1963

Pancreatic cancer is the fourth leading cause of death related to cancer in the United States and results in approximately 30,000 deaths each year. Currently there are no effective chemotherapeudic treatments for pancreatic cancer and the five year survival rate is less than 5%. It is clear that research needs to be directed toward developing new drugs to treat this deadly disease. Novel taxane derivatives have been shown to have anti-tumor activity in a xenograft model of colon and ovarian cancer. These taxane derivatives are particularly promising in light of their ability to overcome multidrug resistance, a factor that has compromised the effectiveness of the original taxane compounds. Multidrug resistance is particularly relevant as pancreatic cancer is refractive to conventional therapy because of the expression of multidrug resistance proteins. In this study taxane derivatives were shown to stop the growth of pancreatic cancer cells in vitro.

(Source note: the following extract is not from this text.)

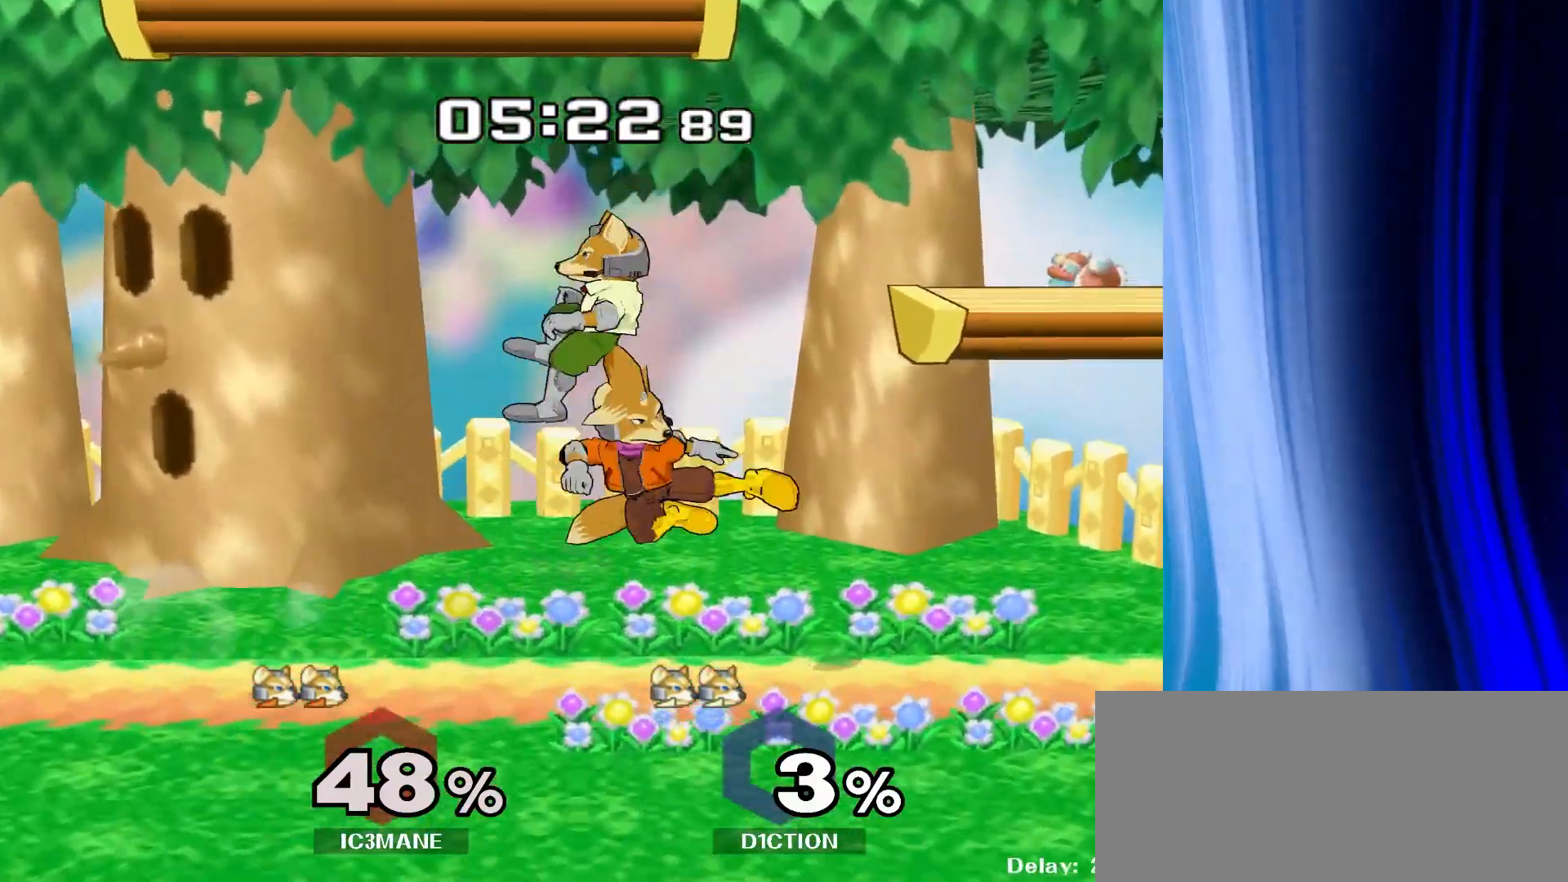
{"buttons": ["A"], "left_stick": "center", "right_stick": "center", "events": [[17, "left_stick", "down"], [33, "R1", "down"], [117, "R1", "up"], [167, "left_stick", "center"], [267, "left_stick", "left"], [317, "Y", "down"], [350, "Y", "up"], [433, "left_stick", "center"], [500, "A", "down"]]}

Two taxane derivatives were tested on 4 pancreatic cancer cell lines and were shown to have an IC 50 that ranged between 1-10nM. The efficacy of the compounds did not appear to be affected by the expression of multidrug resistance proteins. The compounds were also tested in a xenograft model of human pancreatic cancer and were shown to significantly reduce tumor burden in animals bearing multidrug resistant pancreatic cancer cells. Ultimately this project will form the basis for future clinical trials in patients that have pancreatic cancer.